= Tuhsi =

Medieval Turkic-speaking tribe

The Tuhsis were a medieval Turkic-speaking tribe, who lived alongside the Chigil, Yagma, and other tribes, in Zhetysu and today southern Kazakhstan.

==Origins==

Tuhsi were considered remnants of the Türgesh people. Turkologist Yury Zuev noted a nation (國) named 觸水昆 (Mand. Chùshuǐkūn < *t͡ɕʰɨok̚-ɕˠiuɪ^{X}-kuən) in Jiu Tangshu, so he reconstructed 觸水昆 as *Tuhsi-kun; however, Nurlan Kenzheakhmet noted that Tongdian's authors transcribed the same ethnonym as 觸木昆 (Mand. Chùmùkūn < *t͡ɕʰɨok̚-muk̚-kuən), the name of a Duolu Turk tribe, also transcribed as 處木昆 (Chǔmùkūn < t͡ɕʰɨʌ^{X}-muk̚-kuən).
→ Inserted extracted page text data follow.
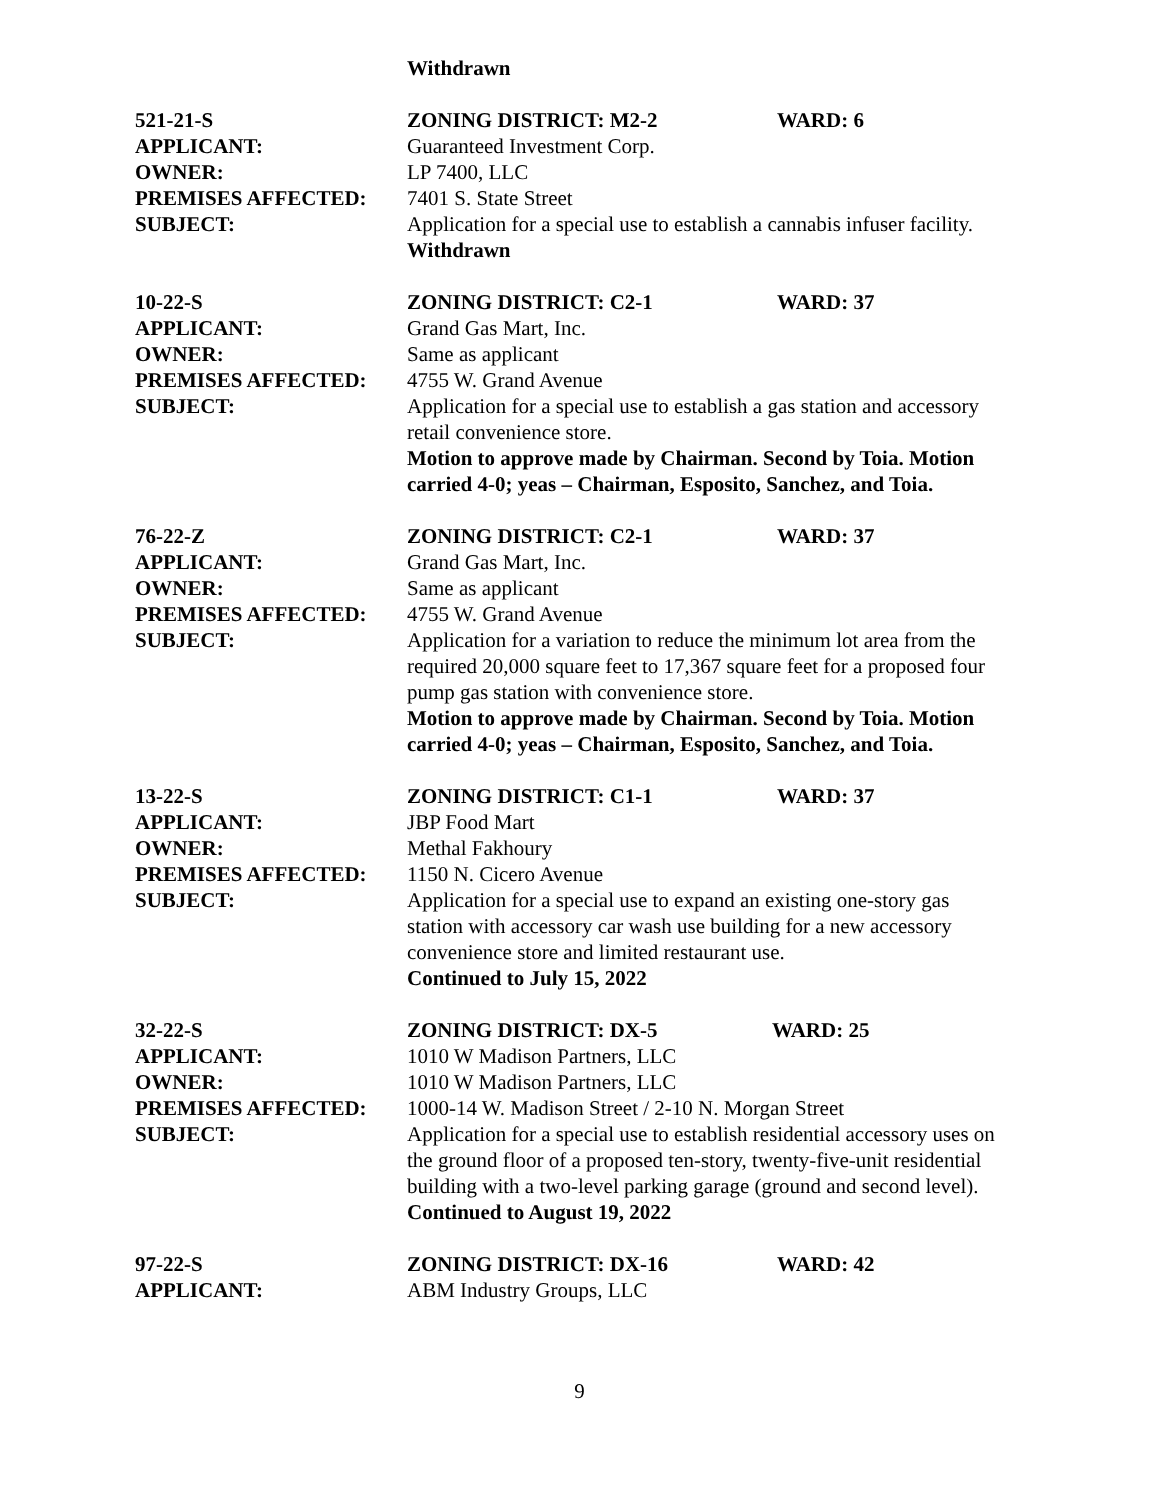Withdrawn
521-21-S ZONING DISTRICT: M2-2 WARD: 6
APPLICANT: Guaranteed Investment Corp.
OWNER: LP 7400, LLC
PREMISES AFFECTED: 7401 S. State Street
SUBJECT: Application for a special use to establish a cannabis infuser facility.
Withdrawn
10-22-S ZONING DISTRICT: C2-1 WARD: 37
APPLICANT: Grand Gas Mart, Inc.
OWNER: Same as applicant
PREMISES AFFECTED: 4755 W. Grand Avenue
SUBJECT: Application for a special use to establish a gas station and accessory retail convenience store.
Motion to approve made by Chairman. Second by Toia. Motion carried 4-0; yeas – Chairman, Esposito, Sanchez, and Toia.
76-22-Z ZONING DISTRICT: C2-1 WARD: 37
APPLICANT: Grand Gas Mart, Inc.
OWNER: Same as applicant
PREMISES AFFECTED: 4755 W. Grand Avenue
SUBJECT: Application for a variation to reduce the minimum lot area from the required 20,000 square feet to 17,367 square feet for a proposed four pump gas station with convenience store.
Motion to approve made by Chairman. Second by Toia. Motion carried 4-0; yeas – Chairman, Esposito, Sanchez, and Toia.
13-22-S ZONING DISTRICT: C1-1 WARD: 37
APPLICANT: JBP Food Mart
OWNER: Methal Fakhoury
PREMISES AFFECTED: 1150 N. Cicero Avenue
SUBJECT: Application for a special use to expand an existing one-story gas station with accessory car wash use building for a new accessory convenience store and limited restaurant use.
Continued to July 15, 2022
32-22-S ZONING DISTRICT: DX-5 WARD: 25
APPLICANT: 1010 W Madison Partners, LLC
OWNER: 1010 W Madison Partners, LLC
PREMISES AFFECTED: 1000-14 W. Madison Street / 2-10 N. Morgan Street
SUBJECT: Application for a special use to establish residential accessory uses on the ground floor of a proposed ten-story, twenty-five-unit residential building with a two-level parking garage (ground and second level).
Continued to August 19, 2022
97-22-S ZONING DISTRICT: DX-16 WARD: 42
APPLICANT: ABM Industry Groups, LLC
9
It's unclear whether the ethnonym Tuhsi is of Turkic origin. Tuhsi may be connected to Cuman clan Toqsoba, if Toqsoba did not derive from Common Turkic toquz "nine" and oba "clan". (Note: e.g. Hungarian Turkologist Imre Baski suggested that the element Toqs in Toqsoba could mean "plump leather bottle") Hungarian orientalist Karoly Czeglédy compares the name Tuhsi to that of a medieval Eastern Iranian-speaking Alano-As tribe Duχs-Aṣ, located in the North Caucasus by ibn Rustah, and proposes that Tuhsis had been of Iranian-speaking As origins. (Note: Alternatively, D.hsās might be a scribal error for *Ruḫs-Ās, who were possibly connected to the Roxolani.)

==Culture==

By the 11-century, Tuhsis led a nomadic lifestyle amongst the Turkic peoples and on the steppe, possessed a Turkic culture, and their language belonged to the Turkic language family. According to Karakhanid lexicographer Mahmud of Kashgar, contemporary Tuhsis were Turkic-speaking monoglots; after carefully analyzing linguistic materials collected from Tuhsi dialect, he praised the Tuhsi Turkic dialect, among others, for being "pure" and "most correct", both in terms of accent and vocabulary.